M e Agnès Dalbin, avocate au barreau de Metz, s’est forgée une conviction après trente années à plaider des affaires familiales : «  Un divorce réussi se bâtit autour de l’enfant ». Ce qui, en théorie, semble une évidence et dans la réalité une véritable gageure. Le plus souvent, en effet, «  l’enfant est un outil de conflit » dans la séparation d’un couple qu’il soit marié, Pacsé ou sans statut particulier. La conviction que s’est forgée l’avocate messine auteur d’un livre sur le sujet*, est «  que le divorce pacifié d’emblée n’existe pas », ou bien c’est une illusion. Elle reste marquée par l’histoire de cette femme et de cet homme séparés depuis quinze ans et ayant, depuis, refait leurs vies dans une apparente sérénité. Après toutes ces années, ils décident de divorcer pour de simples raisons administratives. Dans le bureau, la formalité se mue en drame. «  La femme s’est effondrée, disant qu’elle ne pourrait jamais divorcer, que c’est trop dur », se souvient M e Dalbin.

Thérapeute de l’adulte

Cette dernière ne croit guère au «  consentement mutuel » : «  Celui des parents qui n’est pas à l’initiative du divorce souffre le plus et l’enfant, naturellement se tourne vers celui qui souffre le plus, il devient thérapeute de l’adulte ». Pour l’enfant, la situation devient inextricable quand «  les parents ne se parlent plus » ou pire «  quand l’un dénigre l’autre ». «  L’enfant ne peut pas prendre partie, c’est impossible et il est prêt à tout pour que ses parents se parlent, à tomber malade, à ne plus travailler à l’école… », martèle l’avocate. Elle met à mal une autre idée reçue qui veut que «  les enfants préfèrent vivre avec des parents séparés plutôt qu’avec des parents qui ne s’entendent plus ». «  À 99 %, ils préfèrent rester avec leurs parents, même si cela ne va plus entre eux », assure M e Dalbin.
Par ailleurs, plus les enfants sont grands lors de la séparation plus «  ils ont du mal à l’accepter » car, poursuit l’avocate «  les adolescents ou jeunes adultes ont le sentiment qu’on leur vole leur enfance, qu’on les prive de ce schéma avec lequel ils se sont construits ».
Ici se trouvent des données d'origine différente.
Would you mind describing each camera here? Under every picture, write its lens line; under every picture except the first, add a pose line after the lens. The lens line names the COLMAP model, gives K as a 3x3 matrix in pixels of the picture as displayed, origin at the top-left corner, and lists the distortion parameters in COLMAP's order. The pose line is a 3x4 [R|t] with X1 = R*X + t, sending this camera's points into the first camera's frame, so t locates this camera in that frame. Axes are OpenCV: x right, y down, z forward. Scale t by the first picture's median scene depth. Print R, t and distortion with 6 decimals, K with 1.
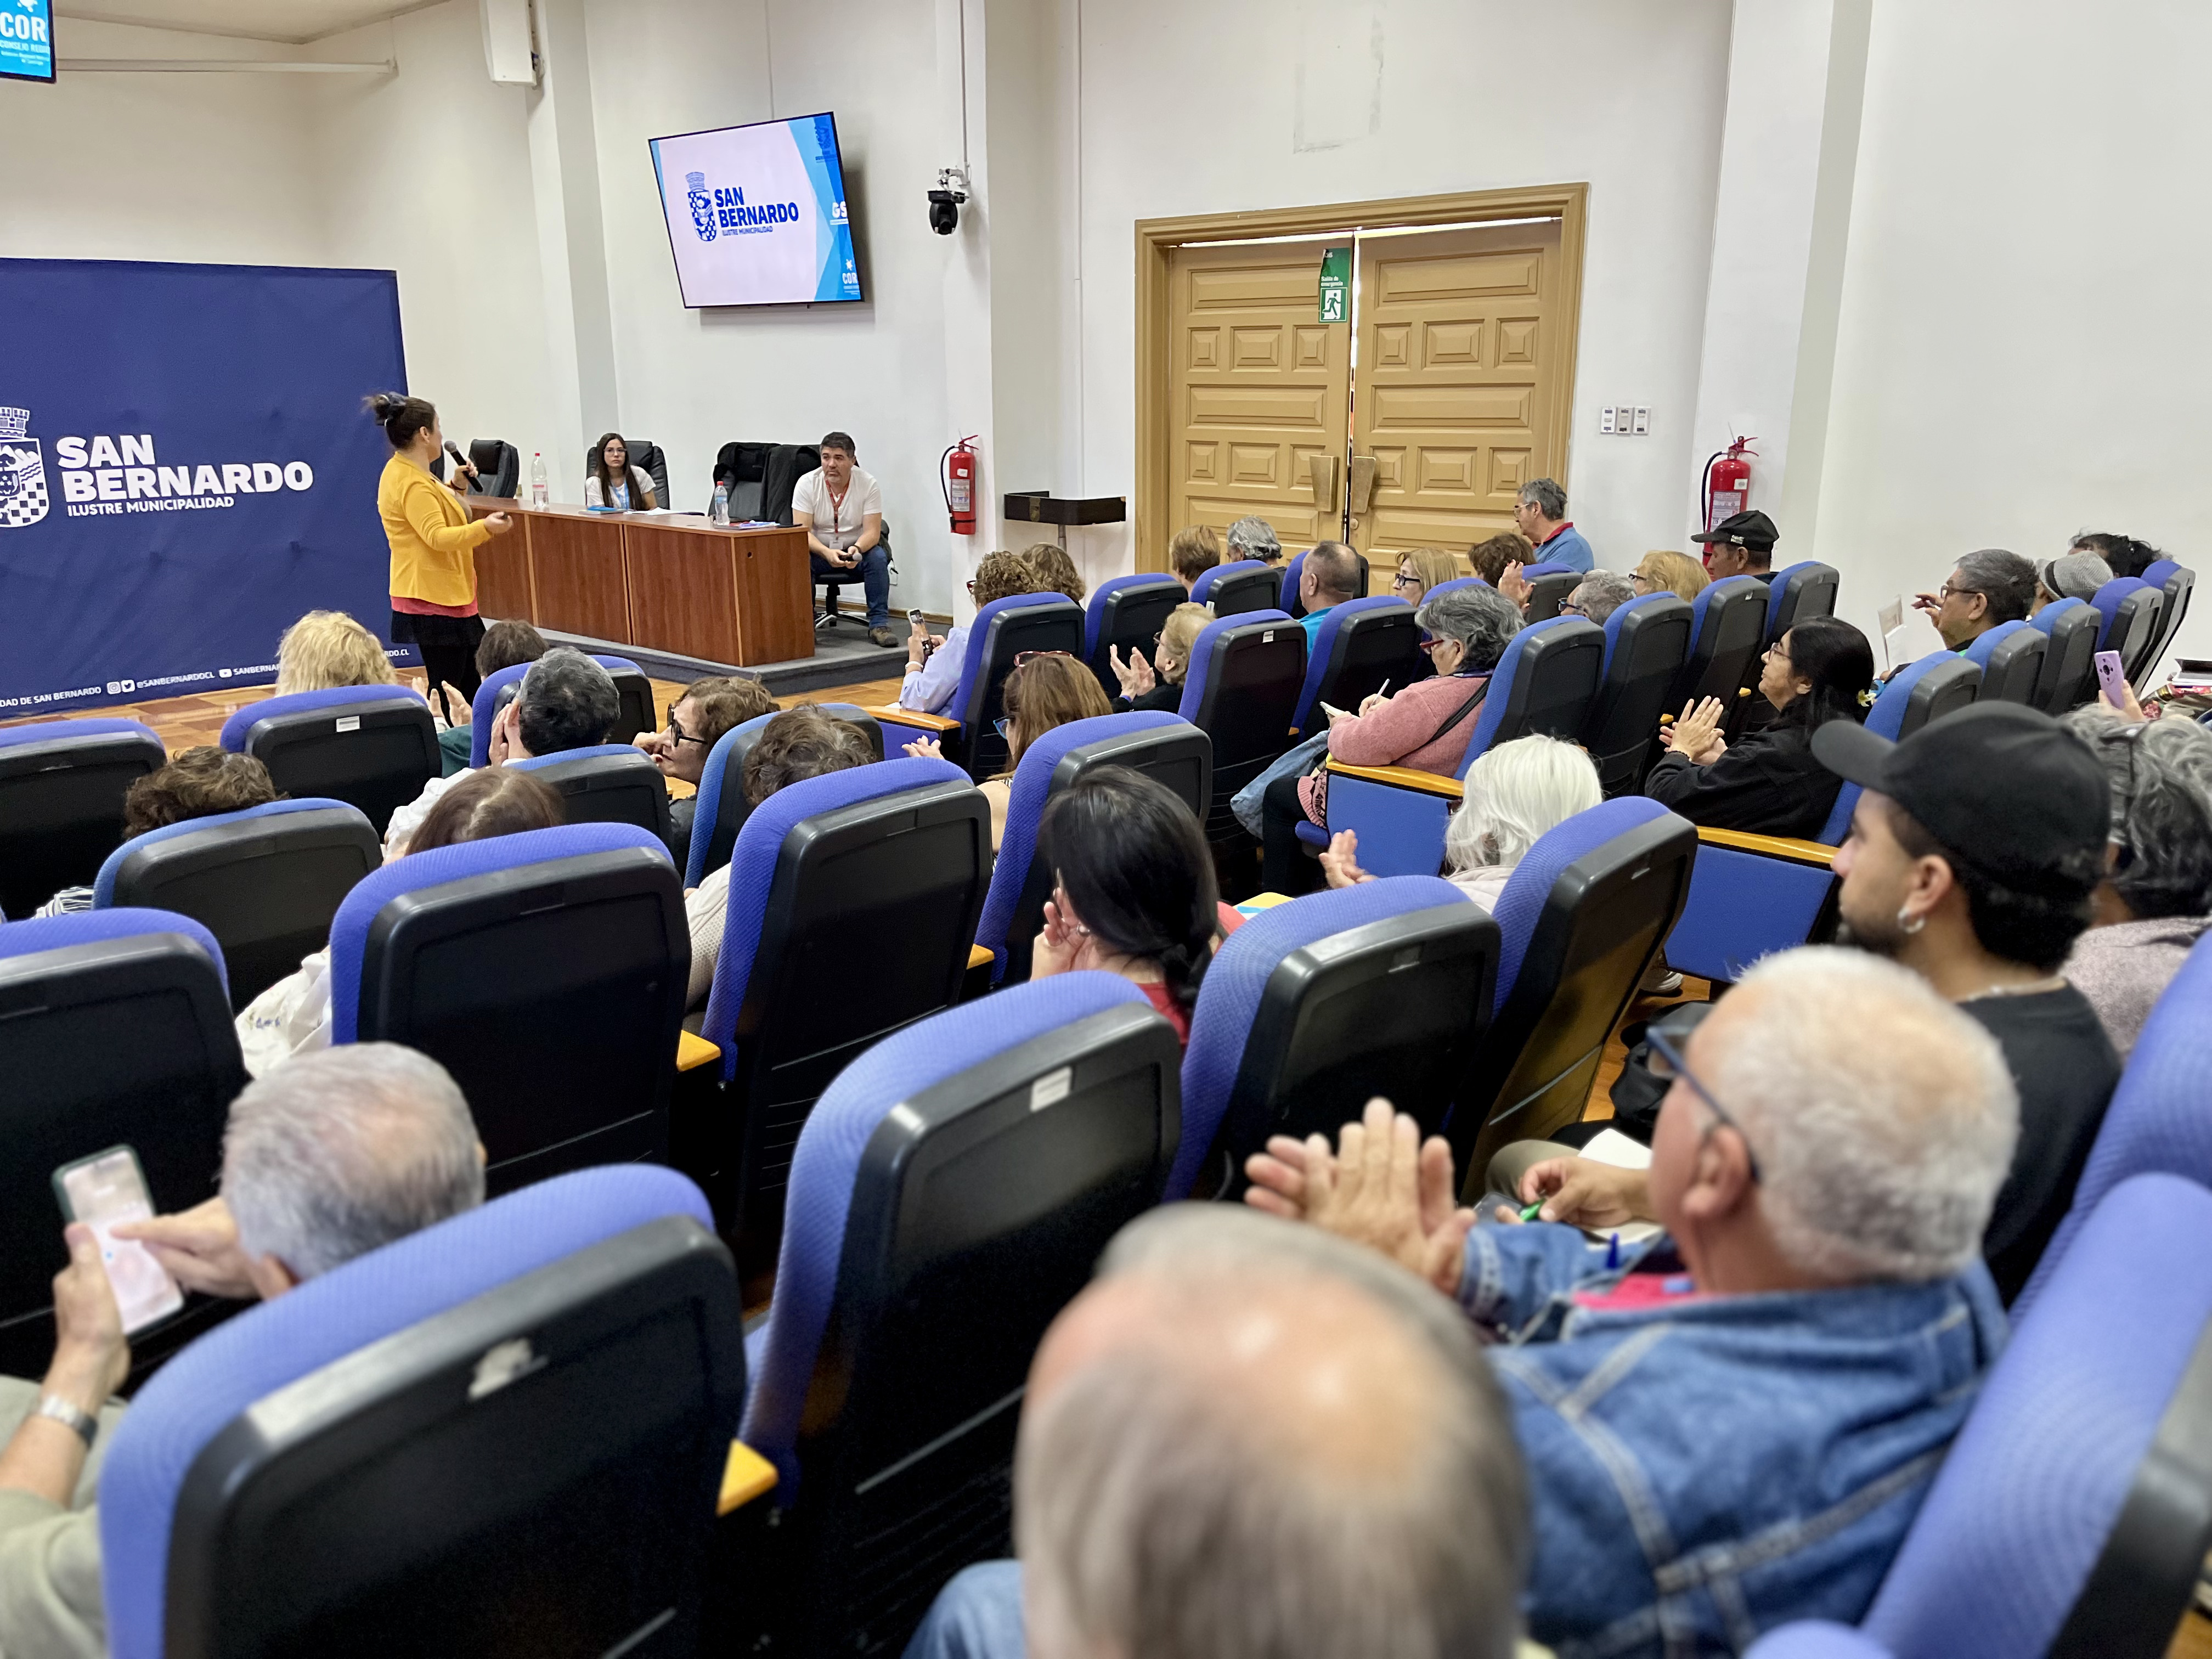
lens RADIAL K [[1716.9, 0, 1100.1], [0, 1716.9, 830.5], [0, 0, 1]] dist [0.026081, -0.009047]
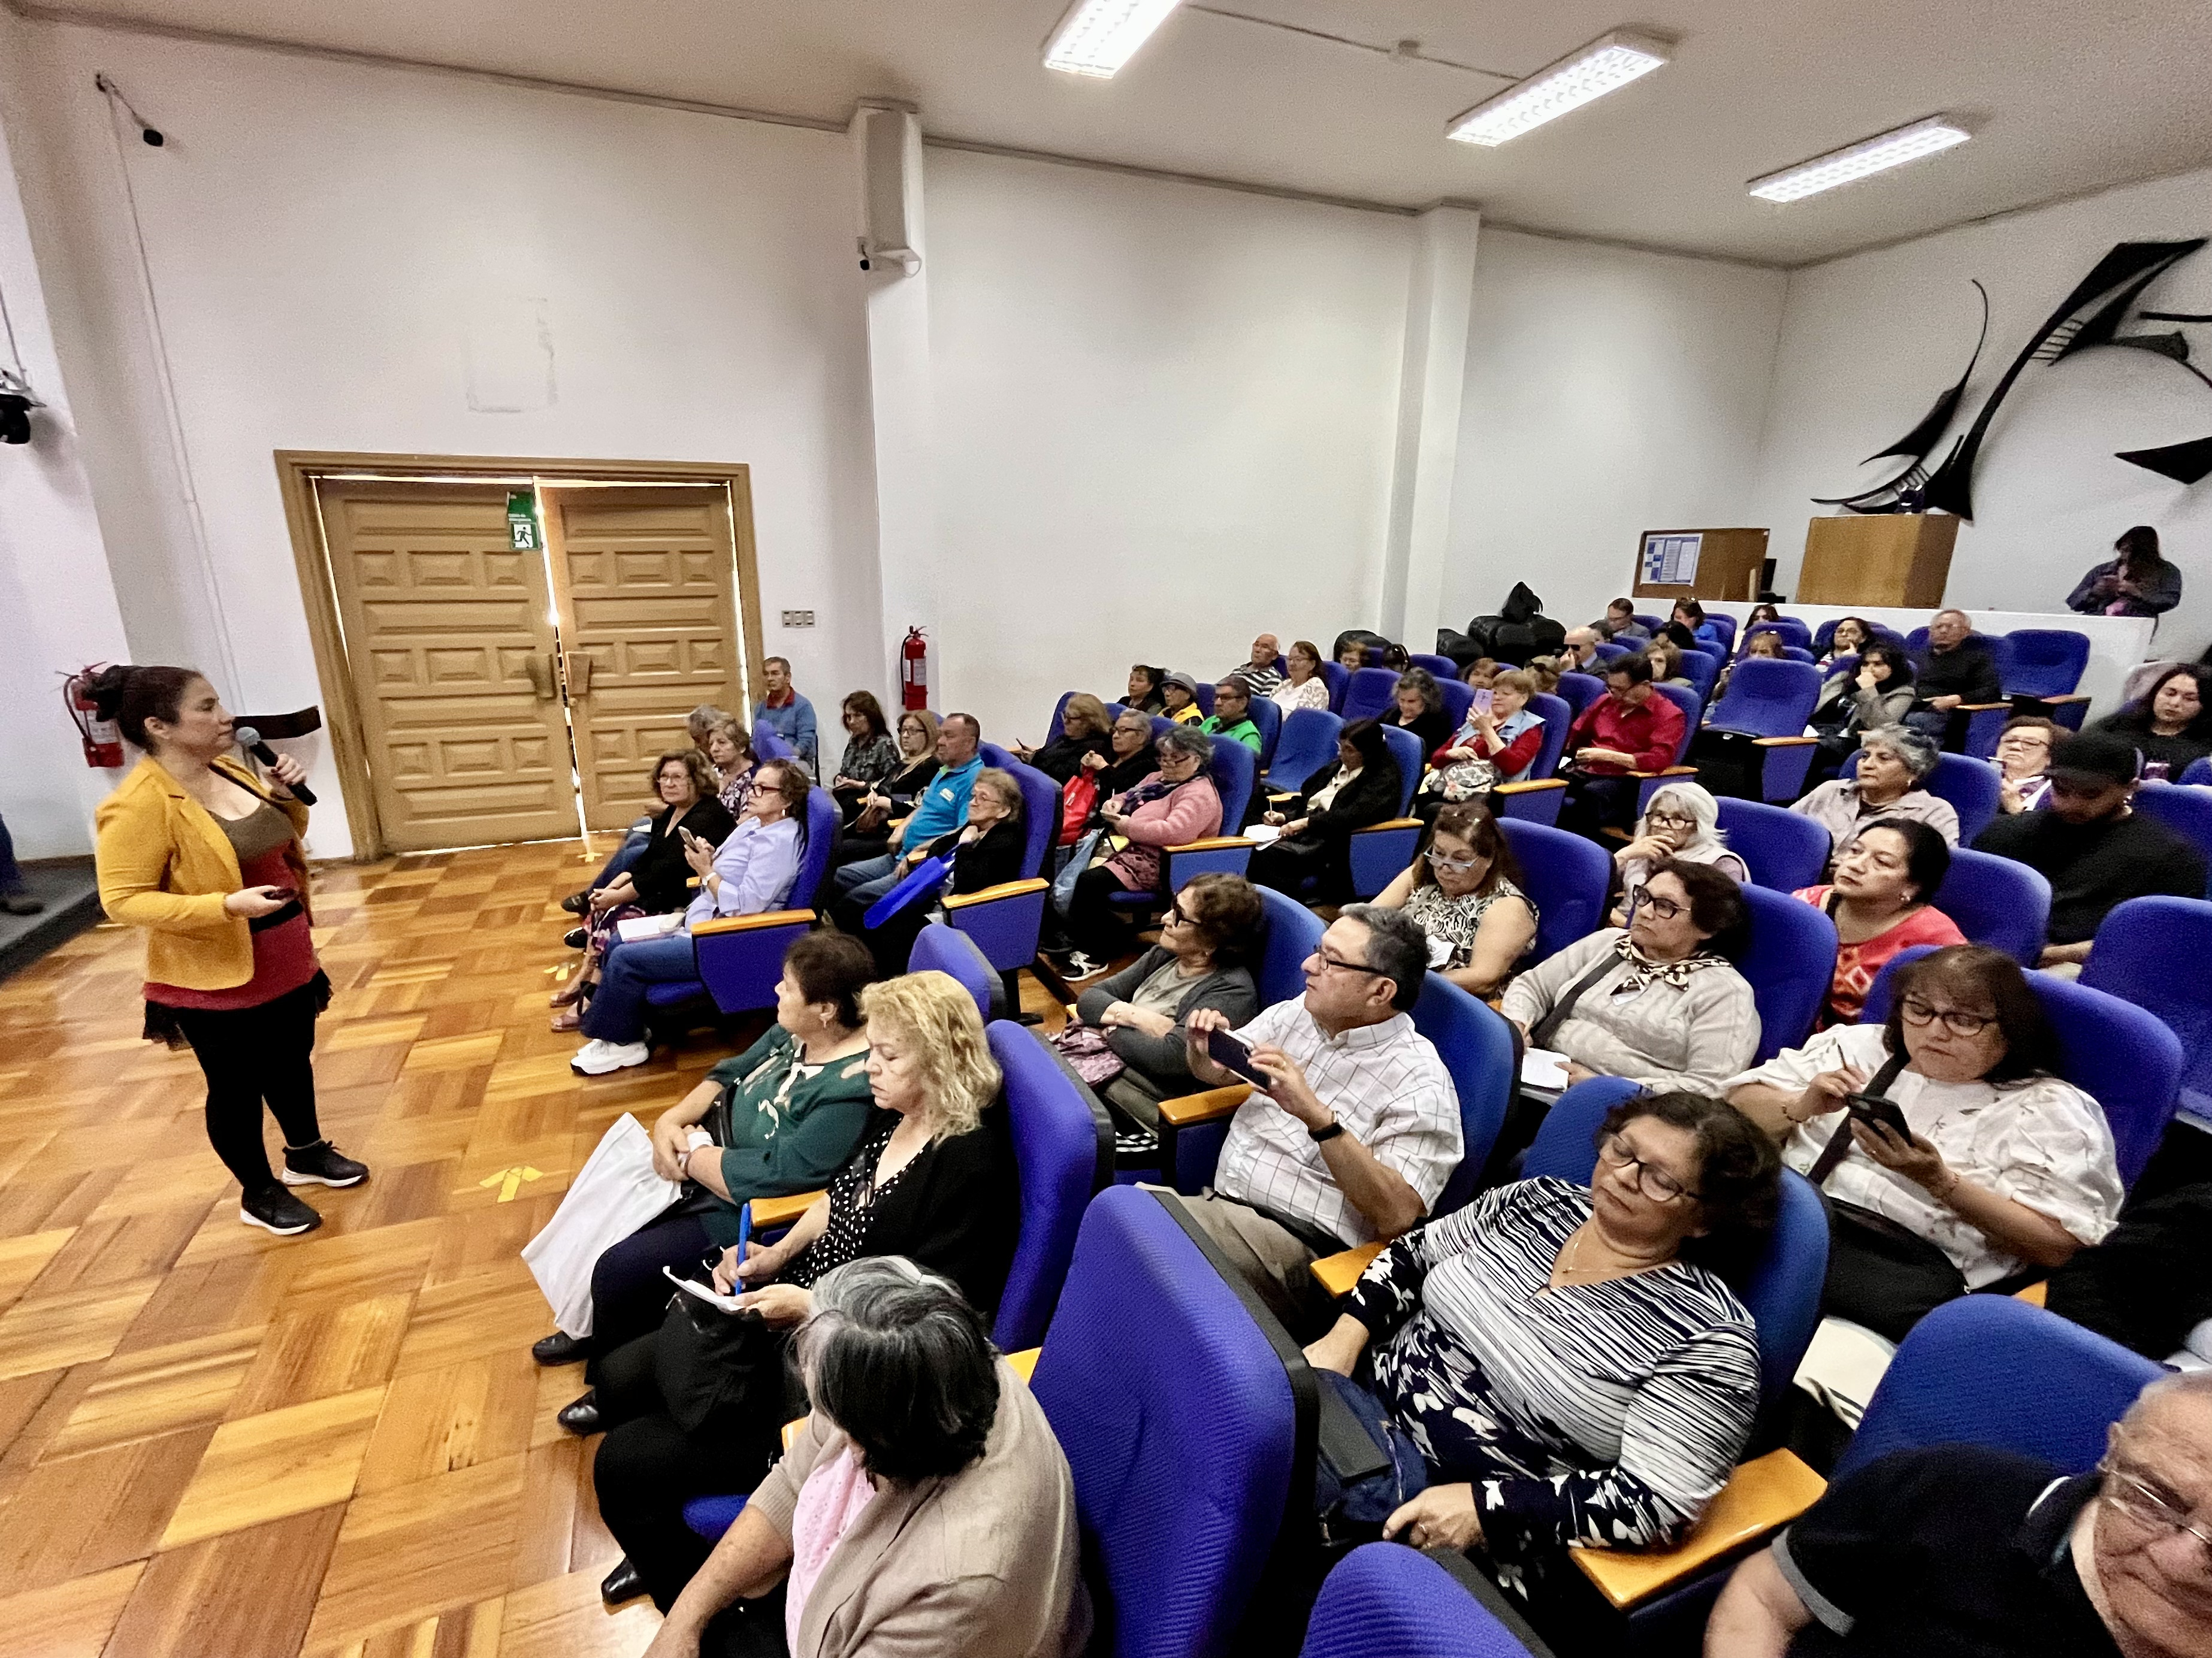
lens RADIAL K [[1005.8, 0, 1102.4], [0, 1005.8, 838.8], [0, 0, 1]] dist [-0.004609, -0.000584]
pose [[0.405772, -0.241840, 0.881398, -0.400860], [0.232317, 0.959975, 0.156448, -0.107128], [-0.883956, 0.141282, 0.445714, 0.321183]]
En trente années de pratique, elle considère que la prise en compte des enfants dans les procédures a très peu progressée.
Dès 10 ans à Metz, l’âge de discernement varie d’un tribunal à l’autre, ils peuvent, s’ils le souhaitent, être entendus en présence ou non d’un avocat Mais le juge leur explique d’emblée que la décision ne dépendra pas de ce qu’il dit, mais de ce qu’on estime être son intérêt. M e Agnès Dalbin vante,en revanche, les vertus de la médiation qui s’organise hors cadre judiciaire. Elle permet «  de dépolluer les ressentis, de lever les malentendus, d’accepter la décision de l’autre, de remplacer, en fait, le couple conjugal par le couple parental ». «  On n’est plus marié mais on est des parents », résume M e Agnès Dalbin. Alors, les adultes pacifiés, peuvent enfin penser aux enfants.